▶ _About this exercise_: All of the data is to be printed exactly, though the images must be left off.

━━━━━ Records for processing

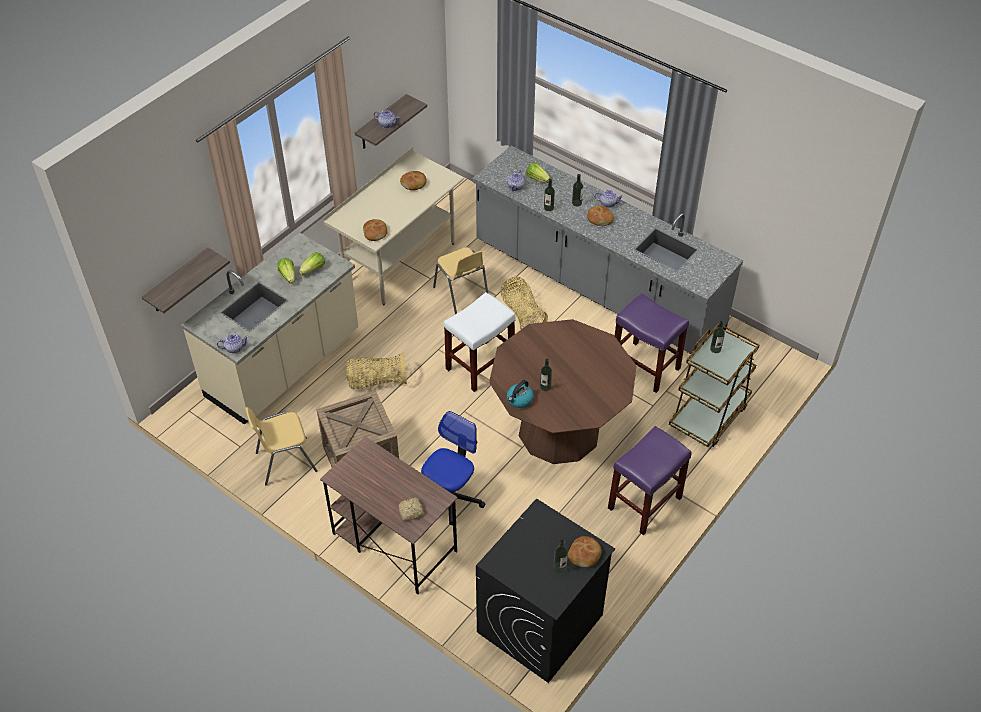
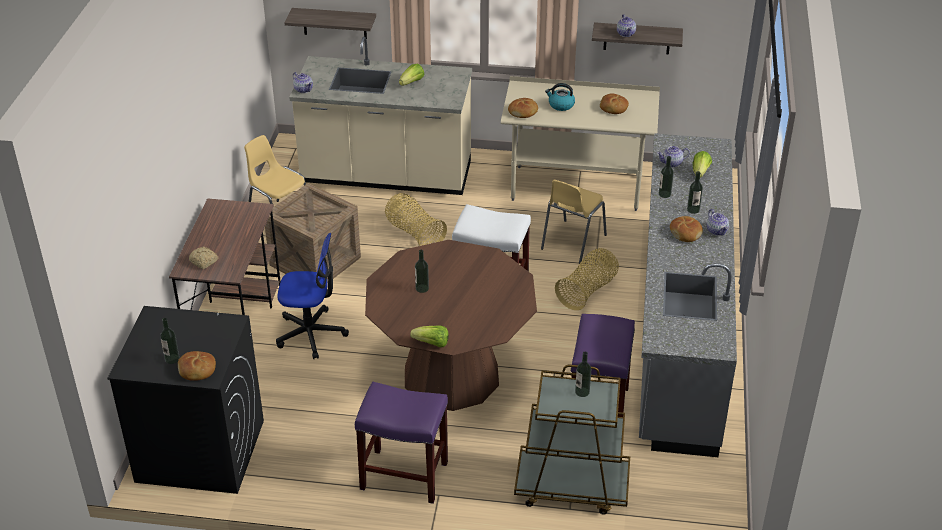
camera: 60 degrees right, 10 degrees down
(313, 269) = (432, 91): lettuce -> lettuce (432, 343)
(519, 400) = (390, 278): kettle -> kettle (560, 105)

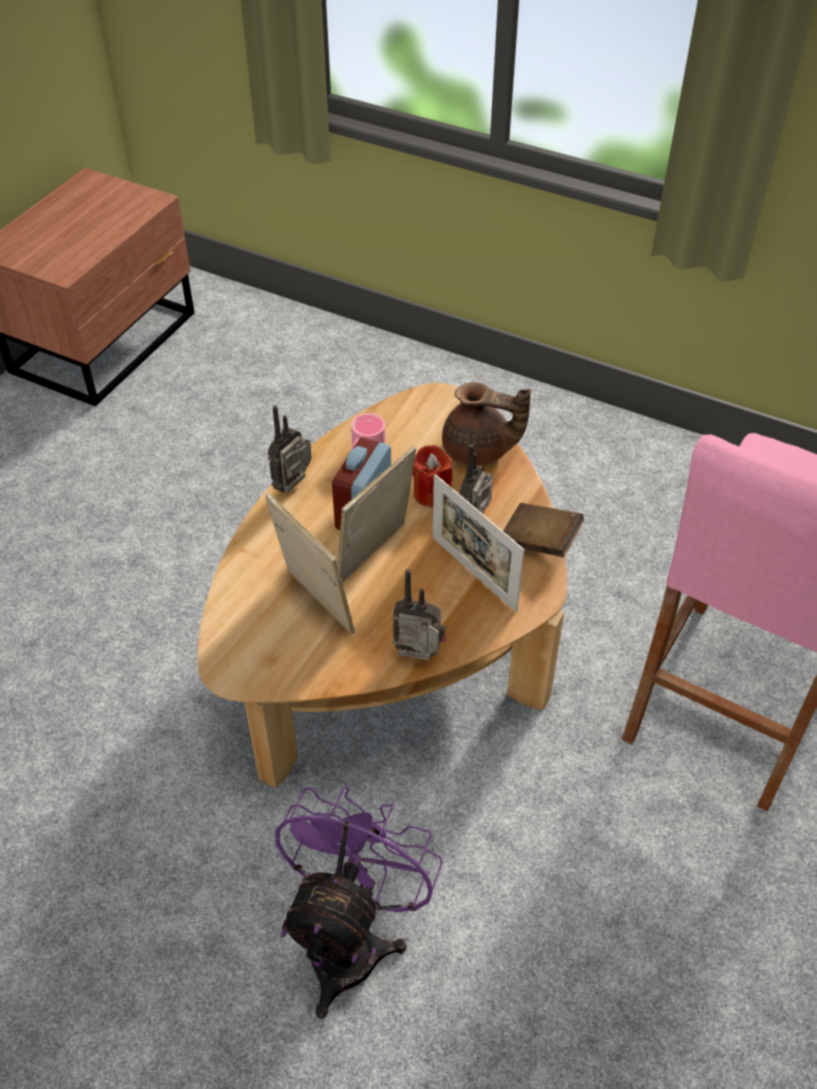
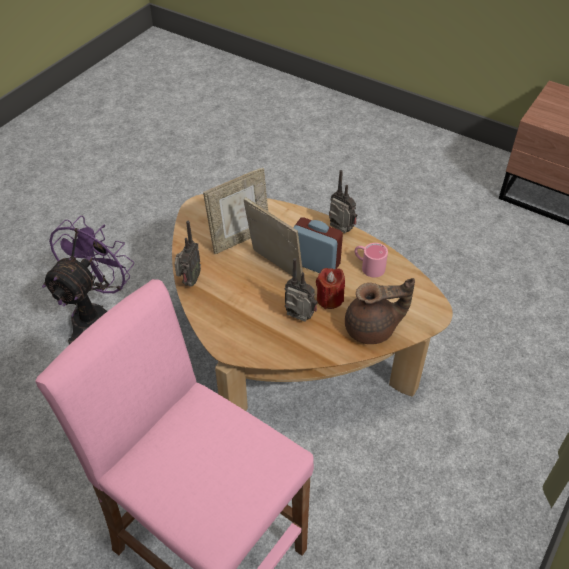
camera: 95 degrees right, 0 degrees up
(351, 939) = (96, 314): purple fan -> purple fan turned 90 degrees counterclockwise
(473, 573) = (253, 314): picture frame -> none
(478, 451) = (372, 329): brown teapot -> brown teapot turned 120 degrees counterclockwise
(540, 542) = (277, 354): brown book -> none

━━━━━━━━━━

▶ _Answer to the problem_:
camera: 60 degrees right, 10 degrees down
(313, 269) = (432, 91): lettuce -> lettuce (432, 343)
(519, 400) = (390, 278): kettle -> kettle (560, 105)

camera: 95 degrees right, 0 degrees up
(351, 939) = (96, 314): purple fan -> purple fan turned 90 degrees counterclockwise
(473, 573) = (253, 314): picture frame -> none
(478, 451) = (372, 329): brown teapot -> brown teapot turned 120 degrees counterclockwise
(540, 542) = (277, 354): brown book -> none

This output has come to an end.